Stored dataset items
★ ★ ★
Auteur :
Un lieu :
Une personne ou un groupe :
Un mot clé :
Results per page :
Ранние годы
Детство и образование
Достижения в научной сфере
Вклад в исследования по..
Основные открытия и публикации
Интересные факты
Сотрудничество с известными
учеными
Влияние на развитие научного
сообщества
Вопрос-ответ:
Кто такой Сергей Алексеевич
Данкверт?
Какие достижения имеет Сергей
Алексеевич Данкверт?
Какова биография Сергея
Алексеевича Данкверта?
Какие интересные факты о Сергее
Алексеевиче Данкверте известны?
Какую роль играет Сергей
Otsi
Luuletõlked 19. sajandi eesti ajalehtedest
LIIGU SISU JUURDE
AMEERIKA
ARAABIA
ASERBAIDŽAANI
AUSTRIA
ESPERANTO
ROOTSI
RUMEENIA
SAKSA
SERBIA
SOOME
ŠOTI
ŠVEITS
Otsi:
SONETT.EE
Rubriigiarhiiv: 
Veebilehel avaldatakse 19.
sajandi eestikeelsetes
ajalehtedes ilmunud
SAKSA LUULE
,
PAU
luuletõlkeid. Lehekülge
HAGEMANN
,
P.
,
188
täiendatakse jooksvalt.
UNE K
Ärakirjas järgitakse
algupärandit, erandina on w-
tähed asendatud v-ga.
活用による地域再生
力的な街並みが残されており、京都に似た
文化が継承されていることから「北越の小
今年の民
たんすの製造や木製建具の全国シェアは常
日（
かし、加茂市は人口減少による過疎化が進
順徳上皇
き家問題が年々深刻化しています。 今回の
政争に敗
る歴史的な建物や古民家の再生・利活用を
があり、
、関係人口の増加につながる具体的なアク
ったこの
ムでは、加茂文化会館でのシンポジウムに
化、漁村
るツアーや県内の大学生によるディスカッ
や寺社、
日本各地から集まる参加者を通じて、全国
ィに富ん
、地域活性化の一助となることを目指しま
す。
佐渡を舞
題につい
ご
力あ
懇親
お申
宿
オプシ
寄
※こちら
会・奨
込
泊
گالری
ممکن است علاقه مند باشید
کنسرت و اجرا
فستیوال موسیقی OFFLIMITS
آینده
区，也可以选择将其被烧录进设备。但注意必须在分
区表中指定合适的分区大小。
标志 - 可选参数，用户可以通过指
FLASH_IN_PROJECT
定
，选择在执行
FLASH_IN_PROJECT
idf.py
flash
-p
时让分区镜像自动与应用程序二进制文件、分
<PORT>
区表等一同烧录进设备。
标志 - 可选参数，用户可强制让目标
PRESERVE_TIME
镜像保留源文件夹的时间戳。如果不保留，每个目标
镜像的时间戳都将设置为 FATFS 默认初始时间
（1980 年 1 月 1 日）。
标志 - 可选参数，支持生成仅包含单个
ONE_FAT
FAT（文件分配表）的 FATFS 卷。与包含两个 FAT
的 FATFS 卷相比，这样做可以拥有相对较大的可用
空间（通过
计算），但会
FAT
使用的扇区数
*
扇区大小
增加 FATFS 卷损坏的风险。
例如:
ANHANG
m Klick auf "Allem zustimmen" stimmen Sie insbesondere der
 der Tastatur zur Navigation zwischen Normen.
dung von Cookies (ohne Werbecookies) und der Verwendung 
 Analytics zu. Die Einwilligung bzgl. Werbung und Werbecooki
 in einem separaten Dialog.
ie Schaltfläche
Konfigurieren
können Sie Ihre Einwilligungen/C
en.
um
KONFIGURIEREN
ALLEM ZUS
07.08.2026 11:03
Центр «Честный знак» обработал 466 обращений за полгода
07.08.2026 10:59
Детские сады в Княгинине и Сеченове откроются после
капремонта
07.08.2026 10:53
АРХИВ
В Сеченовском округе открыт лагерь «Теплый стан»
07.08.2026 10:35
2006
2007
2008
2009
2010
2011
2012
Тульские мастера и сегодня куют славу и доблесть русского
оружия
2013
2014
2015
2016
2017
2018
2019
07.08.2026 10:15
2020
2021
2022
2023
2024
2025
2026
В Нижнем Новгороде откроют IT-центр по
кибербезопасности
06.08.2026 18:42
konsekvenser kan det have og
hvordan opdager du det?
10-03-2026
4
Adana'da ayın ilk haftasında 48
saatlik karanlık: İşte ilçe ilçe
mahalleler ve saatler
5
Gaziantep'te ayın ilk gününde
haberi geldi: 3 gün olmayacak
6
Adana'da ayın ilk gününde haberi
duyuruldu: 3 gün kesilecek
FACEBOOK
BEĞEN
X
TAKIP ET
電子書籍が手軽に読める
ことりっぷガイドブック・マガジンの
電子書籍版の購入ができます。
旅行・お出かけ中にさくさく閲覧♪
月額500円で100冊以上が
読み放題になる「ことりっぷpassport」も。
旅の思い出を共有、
★ ★ ★
▶ _Exercise objective_: Copy out every line above without changing any character.

▶ _Response area_:
Auteur :
Un lieu :
Une personne ou un groupe :
Un mot clé :
Results per page :
Ранние годы
Детство и образование
Достижения в научной сфере
Вклад в исследования по..
Основные открытия и публикации
Интересные факты
Сотрудничество с известными
учеными
Влияние на развитие научного
сообщества
Вопрос-ответ:
Кто такой Сергей Алексеевич
Данкверт?
Какие достижения имеет Сергей
Алексеевич Данкверт?
Какова биография Сергея
Алексеевича Данкверта?
Какие интересные факты о Сергее
Алексеевиче Данкверте известны?
Какую роль играет Сергей
Otsi
Luuletõlked 19. sajandi eesti ajalehtedest
LIIGU SISU JUURDE
AMEERIKA
ARAABIA
ASERBAIDŽAANI
AUSTRIA
ESPERANTO
ROOTSI
RUMEENIA
SAKSA
SERBIA
SOOME
ŠOTI
ŠVEITS
Otsi:
SONETT.EE
Rubriigiarhiiv: 
Veebilehel avaldatakse 19.
sajandi eestikeelsetes
ajalehtedes ilmunud
SAKSA LUULE
,
PAU
luuletõlkeid. Lehekülge
HAGEMANN
,
P.
,
188
täiendatakse jooksvalt.
UNE K
Ärakirjas järgitakse
algupärandit, erandina on w-
tähed asendatud v-ga.
活用による地域再生
力的な街並みが残されており、京都に似た
文化が継承されていることから「北越の小
今年の民
たんすの製造や木製建具の全国シェアは常
日（
かし、加茂市は人口減少による過疎化が進
順徳上皇
き家問題が年々深刻化しています。 今回の
政争に敗
る歴史的な建物や古民家の再生・利活用を
があり、
、関係人口の増加につながる具体的なアク
ったこの
ムでは、加茂文化会館でのシンポジウムに
化、漁村
るツアーや県内の大学生によるディスカッ
や寺社、
日本各地から集まる参加者を通じて、全国
ィに富ん
、地域活性化の一助となることを目指しま
す。
佐渡を舞
題につい
ご
力あ
懇親
お申
宿
オプシ
寄
※こちら
会・奨
込
泊
گالری
ممکن است علاقه مند باشید
کنسرت و اجرا
فستیوال موسیقی OFFLIMITS
آینده
区，也可以选择将其被烧录进设备。但注意必须在分
区表中指定合适的分区大小。
标志 - 可选参数，用户可以通过指
FLASH_IN_PROJECT
定
，选择在执行
FLASH_IN_PROJECT
idf.py
flash
-p
时让分区镜像自动与应用程序二进制文件、分
<PORT>
区表等一同烧录进设备。
标志 - 可选参数，用户可强制让目标
PRESERVE_TIME
镜像保留源文件夹的时间戳。如果不保留，每个目标
镜像的时间戳都将设置为 FATFS 默认初始时间
（1980 年 1 月 1 日）。
标志 - 可选参数，支持生成仅包含单个
ONE_FAT
FAT（文件分配表）的 FATFS 卷。与包含两个 FAT
的 FATFS 卷相比，这样做可以拥有相对较大的可用
空间（通过
计算），但会
FAT
使用的扇区数
*
扇区大小
增加 FATFS 卷损坏的风险。
例如:
ANHANG
m Klick auf "Allem zustimmen" stimmen Sie insbesondere der
 der Tastatur zur Navigation zwischen Normen.
dung von Cookies (ohne Werbecookies) und der Verwendung 
 Analytics zu. Die Einwilligung bzgl. Werbung und Werbecooki
 in einem separaten Dialog.
ie Schaltfläche
Konfigurieren
können Sie Ihre Einwilligungen/C
en.
um
KONFIGURIEREN
ALLEM ZUS
07.08.2026 11:03
Центр «Честный знак» обработал 466 обращений за полгода
07.08.2026 10:59
Детские сады в Княгинине и Сеченове откроются после
капремонта
07.08.2026 10:53
АРХИВ
В Сеченовском округе открыт лагерь «Теплый стан»
07.08.2026 10:35
2006
2007
2008
2009
2010
2011
2012
Тульские мастера и сегодня куют славу и доблесть русского
оружия
2013
2014
2015
2016
2017
2018
2019
07.08.2026 10:15
2020
2021
2022
2023
2024
2025
2026
В Нижнем Новгороде откроют IT-центр по
кибербезопасности
06.08.2026 18:42
konsekvenser kan det have og
hvordan opdager du det?
10-03-2026
4
Adana'da ayın ilk haftasında 48
saatlik karanlık: İşte ilçe ilçe
mahalleler ve saatler
5
Gaziantep'te ayın ilk gününde
haberi geldi: 3 gün olmayacak
6
Adana'da ayın ilk gününde haberi
duyuruldu: 3 gün kesilecek
FACEBOOK
BEĞEN
X
TAKIP ET
電子書籍が手軽に読める
ことりっぷガイドブック・マガジンの
電子書籍版の購入ができます。
旅行・お出かけ中にさくさく閲覧♪
月額500円で100冊以上が
読み放題になる「ことりっぷpassport」も。
旅の思い出を共有、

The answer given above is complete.